Houston discusses 10 major typographical marks or groups of symbols: the pilcrow (¶), the interrobang (‽), the octothorpe (#) the ampersand (&), the @ symbol, the asterix and the dagger (* and †), the hyphen (-), the dash (—), the manicule (☞, ☜, and ☝ or ☟), and quotation marks of various kinds (" ", ' ', and ).
For good measure he also throws in a chapter on irony marks, including the recent doomed Dutch zig-zag ironieteken (which unfortunately resembles the insignia of the SS), and other miscellaneous forms of snark-marks, snigger points and digital sarcasm, such as :=\
As a primer on punctuation Shady Characters seems accurate, if at times perhaps rather overfamiliar and obvious, in that bloggy, blokey "accessible" manner that has now become the default mode in much popular non-fiction. "The orthographic world of ancient Greece was a sparse old place." "Printing … fundamentally and permanently changed writing and punctuation." "The quotation mark is quietly competent, thank you very much, and would like to be left alone to get on with things."
But the book's main purpose is not to provide a complete chronology or history – we have Parkes for that – but rather to draw attention to certain marginal and redundant marks such as the mighty pilcrow. The pilcrow – for anyone who finds, say, a semi-colon recherché, and who might therefore need reminding – is that fat old flamboyant paragraph mark that looks like a disorientated, red-nosed P, and which is now to be found almost solely in the prayer books of the Church of England, as an occasional proofreading symbol, and as what Houston calls a "boutique" character used to bring a retro feel to any printed or published work – the typographical equivalent of a fedora or a chiffon scarf.
Houston is at his best when dealing with the boutique, the fun and the funky. The chapters on the history of hyphens and quotation marks are as interesting as any chapters on the history of hyphens and quotation marks could possibly hope to be: the chapters on the interrobang and the @ symbol are entertaining as well as informative; and the chapter on the history of the anthropomorphic manicule, with its ever-insistent finger and fist, is a must-read. ☜
The interrobang, which is used to indicate a surprised or rhetorical question, and which is arguably the laziest, ugliest and stupidest punctuation mark ever invented, turns out to have been dreamed up in the 1960s by a New York advertising executive, Martin K Speckter. He struck lucky with the interrobang – a mix of the exclamation and question marks – which made a brief appearance on American Remington typewriter keyboards before disappearing.
The @ symbol, on the other hand – which is not a punctuation mark, as Houston notes, but rather "a logogram or grammalogue", a form of shorthand notation – was transformed overnight from its mundane and rare old usage as a mark meaning "at the rate of" into its current global ubiquity by a computer engineer working on the US government's ARPANET, the earliest iteration of the internet, in the early 1970s.

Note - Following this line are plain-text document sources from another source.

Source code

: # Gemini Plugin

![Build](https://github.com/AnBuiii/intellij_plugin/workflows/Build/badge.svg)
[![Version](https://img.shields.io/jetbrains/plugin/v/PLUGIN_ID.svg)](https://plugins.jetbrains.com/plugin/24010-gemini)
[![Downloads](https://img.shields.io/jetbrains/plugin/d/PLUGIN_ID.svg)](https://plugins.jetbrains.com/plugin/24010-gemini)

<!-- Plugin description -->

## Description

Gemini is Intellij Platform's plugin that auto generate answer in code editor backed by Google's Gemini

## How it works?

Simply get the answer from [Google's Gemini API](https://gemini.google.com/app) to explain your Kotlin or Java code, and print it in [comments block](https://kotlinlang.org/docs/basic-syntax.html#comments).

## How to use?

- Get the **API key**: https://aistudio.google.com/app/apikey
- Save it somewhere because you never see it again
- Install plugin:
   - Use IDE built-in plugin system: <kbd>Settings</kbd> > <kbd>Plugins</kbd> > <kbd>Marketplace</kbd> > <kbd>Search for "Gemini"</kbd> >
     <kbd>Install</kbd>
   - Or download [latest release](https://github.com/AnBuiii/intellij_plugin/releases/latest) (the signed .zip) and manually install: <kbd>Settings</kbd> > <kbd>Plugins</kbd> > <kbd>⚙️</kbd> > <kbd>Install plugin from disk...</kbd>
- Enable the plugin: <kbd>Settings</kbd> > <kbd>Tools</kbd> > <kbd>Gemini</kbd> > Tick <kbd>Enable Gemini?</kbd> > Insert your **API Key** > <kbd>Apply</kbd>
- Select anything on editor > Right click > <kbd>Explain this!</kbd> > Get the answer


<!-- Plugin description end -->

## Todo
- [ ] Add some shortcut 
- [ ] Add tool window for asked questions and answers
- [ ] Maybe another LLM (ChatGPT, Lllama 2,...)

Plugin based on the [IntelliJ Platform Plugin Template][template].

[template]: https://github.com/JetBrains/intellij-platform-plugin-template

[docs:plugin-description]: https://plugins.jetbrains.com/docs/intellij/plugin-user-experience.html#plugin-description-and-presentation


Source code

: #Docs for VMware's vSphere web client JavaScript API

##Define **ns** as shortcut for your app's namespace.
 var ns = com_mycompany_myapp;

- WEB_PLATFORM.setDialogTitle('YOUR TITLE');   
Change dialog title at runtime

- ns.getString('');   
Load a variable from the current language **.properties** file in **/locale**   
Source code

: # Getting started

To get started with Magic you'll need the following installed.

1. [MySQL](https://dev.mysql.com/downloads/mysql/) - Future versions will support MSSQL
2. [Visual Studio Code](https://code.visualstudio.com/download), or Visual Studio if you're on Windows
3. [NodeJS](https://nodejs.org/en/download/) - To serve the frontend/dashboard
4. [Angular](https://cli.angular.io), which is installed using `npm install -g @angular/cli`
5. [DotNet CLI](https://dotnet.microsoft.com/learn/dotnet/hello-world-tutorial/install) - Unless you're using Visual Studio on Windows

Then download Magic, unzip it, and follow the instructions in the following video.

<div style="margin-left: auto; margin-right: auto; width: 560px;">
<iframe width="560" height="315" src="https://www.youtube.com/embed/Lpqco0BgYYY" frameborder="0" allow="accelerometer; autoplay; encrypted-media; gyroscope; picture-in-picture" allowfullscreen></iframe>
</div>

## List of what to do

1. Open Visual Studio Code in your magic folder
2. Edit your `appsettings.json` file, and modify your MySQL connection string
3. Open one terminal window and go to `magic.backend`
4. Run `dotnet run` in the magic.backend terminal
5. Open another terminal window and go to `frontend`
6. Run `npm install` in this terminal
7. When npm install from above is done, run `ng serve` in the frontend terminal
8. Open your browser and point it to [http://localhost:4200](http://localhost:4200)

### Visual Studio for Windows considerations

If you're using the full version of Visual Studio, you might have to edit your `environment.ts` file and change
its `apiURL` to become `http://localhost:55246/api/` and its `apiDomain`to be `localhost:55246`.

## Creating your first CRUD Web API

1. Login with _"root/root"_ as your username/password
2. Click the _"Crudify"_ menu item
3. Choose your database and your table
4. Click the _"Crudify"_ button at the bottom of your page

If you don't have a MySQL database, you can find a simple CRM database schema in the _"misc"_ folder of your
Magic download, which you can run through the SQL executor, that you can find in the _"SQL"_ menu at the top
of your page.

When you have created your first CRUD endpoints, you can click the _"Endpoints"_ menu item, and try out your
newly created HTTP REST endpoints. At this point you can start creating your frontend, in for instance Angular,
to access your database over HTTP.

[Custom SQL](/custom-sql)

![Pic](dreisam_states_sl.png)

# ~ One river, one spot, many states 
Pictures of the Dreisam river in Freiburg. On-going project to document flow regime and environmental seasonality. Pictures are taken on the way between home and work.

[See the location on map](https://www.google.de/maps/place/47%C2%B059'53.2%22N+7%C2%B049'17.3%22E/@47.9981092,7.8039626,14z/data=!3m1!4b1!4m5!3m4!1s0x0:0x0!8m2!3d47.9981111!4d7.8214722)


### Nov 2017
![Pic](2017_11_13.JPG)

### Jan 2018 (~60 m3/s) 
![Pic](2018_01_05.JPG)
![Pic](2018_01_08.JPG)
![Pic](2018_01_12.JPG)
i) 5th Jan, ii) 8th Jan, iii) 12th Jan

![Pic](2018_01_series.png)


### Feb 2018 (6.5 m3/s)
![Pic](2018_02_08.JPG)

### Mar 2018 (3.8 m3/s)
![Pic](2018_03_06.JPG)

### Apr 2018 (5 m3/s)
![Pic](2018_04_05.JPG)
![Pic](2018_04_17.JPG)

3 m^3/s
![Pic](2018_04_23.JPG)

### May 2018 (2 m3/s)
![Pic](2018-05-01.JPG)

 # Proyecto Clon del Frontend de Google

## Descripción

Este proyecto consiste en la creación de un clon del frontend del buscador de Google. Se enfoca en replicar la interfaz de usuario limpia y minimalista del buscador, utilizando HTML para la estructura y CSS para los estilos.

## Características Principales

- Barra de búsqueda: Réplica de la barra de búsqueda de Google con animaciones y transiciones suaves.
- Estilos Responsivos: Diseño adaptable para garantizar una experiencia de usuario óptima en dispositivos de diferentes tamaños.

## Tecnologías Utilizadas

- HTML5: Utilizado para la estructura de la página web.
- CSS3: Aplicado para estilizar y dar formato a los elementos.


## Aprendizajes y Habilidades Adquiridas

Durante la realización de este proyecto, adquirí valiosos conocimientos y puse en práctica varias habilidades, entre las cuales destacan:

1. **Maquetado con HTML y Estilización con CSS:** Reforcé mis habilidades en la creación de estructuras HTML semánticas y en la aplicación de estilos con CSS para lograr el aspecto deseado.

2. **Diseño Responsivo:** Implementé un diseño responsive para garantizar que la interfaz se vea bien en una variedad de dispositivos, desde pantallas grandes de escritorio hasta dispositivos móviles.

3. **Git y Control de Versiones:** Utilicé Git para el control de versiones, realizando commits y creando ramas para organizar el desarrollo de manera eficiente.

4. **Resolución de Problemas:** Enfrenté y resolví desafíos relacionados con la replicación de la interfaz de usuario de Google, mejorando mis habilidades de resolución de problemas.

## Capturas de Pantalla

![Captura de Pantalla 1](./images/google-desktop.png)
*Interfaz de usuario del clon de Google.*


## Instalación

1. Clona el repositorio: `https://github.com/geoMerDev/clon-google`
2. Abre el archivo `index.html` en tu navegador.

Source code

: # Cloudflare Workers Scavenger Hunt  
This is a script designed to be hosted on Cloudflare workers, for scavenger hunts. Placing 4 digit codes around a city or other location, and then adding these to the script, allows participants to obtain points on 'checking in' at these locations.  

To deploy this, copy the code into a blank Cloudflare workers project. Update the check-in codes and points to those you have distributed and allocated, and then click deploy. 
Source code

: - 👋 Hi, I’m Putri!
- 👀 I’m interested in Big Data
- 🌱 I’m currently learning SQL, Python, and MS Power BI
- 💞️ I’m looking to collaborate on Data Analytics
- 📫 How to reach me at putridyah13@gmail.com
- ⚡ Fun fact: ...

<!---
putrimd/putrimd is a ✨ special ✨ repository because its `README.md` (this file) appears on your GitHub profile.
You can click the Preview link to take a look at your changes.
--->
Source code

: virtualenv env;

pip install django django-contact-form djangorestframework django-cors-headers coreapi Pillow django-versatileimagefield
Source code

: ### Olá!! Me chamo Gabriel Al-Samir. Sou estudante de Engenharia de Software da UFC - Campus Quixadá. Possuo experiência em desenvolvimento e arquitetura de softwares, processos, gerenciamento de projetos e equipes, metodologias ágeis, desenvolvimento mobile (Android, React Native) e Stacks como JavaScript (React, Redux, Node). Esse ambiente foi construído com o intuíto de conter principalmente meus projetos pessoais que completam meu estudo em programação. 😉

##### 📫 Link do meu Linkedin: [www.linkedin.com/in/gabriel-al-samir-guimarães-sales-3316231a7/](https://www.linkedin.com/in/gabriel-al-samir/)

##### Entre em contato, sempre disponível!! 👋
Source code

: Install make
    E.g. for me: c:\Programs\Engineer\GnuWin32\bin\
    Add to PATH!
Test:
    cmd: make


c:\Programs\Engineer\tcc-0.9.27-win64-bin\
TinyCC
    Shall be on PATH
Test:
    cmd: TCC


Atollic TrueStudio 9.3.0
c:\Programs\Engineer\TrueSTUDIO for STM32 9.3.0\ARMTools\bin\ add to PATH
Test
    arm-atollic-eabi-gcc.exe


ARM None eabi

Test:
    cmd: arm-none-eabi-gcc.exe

And so what, one might reasonably ask? Isn't a book about obscure punctuation really only a book for the connoisseur – about as useful and interesting as a history of lace embroidery, say, or pillow-slips, or Toby jugs, a weird collection of typographical bibelots and gewgaws? To which one might reasonably reply: no. Punctuation is not merely an ornament. Nor is it, as Houston's title wrongly implies, a curiosity.
It is not a garnish that we sprinkle on our sentences: it is an essential ingredient, a part of the complex and evolving technology of writing and printing, whose history both reflects and determines how we have expressed and defined ourselves as sentient, scribbling beings.
Shady Characters is certainly a handsome little object. It's also a timely reminder that we are all now in possession of punctuation in a way we never have been before. The box is open: all the tools are at our disposal. As Houston notes, "personal web pages have democratised typesetting in a way unimaginable to Gutenberg." Punctuation is no longer the preserve of the printer or the scribe. Every man his own priest. Every man his own typesetter. We are all Gutenbergs now.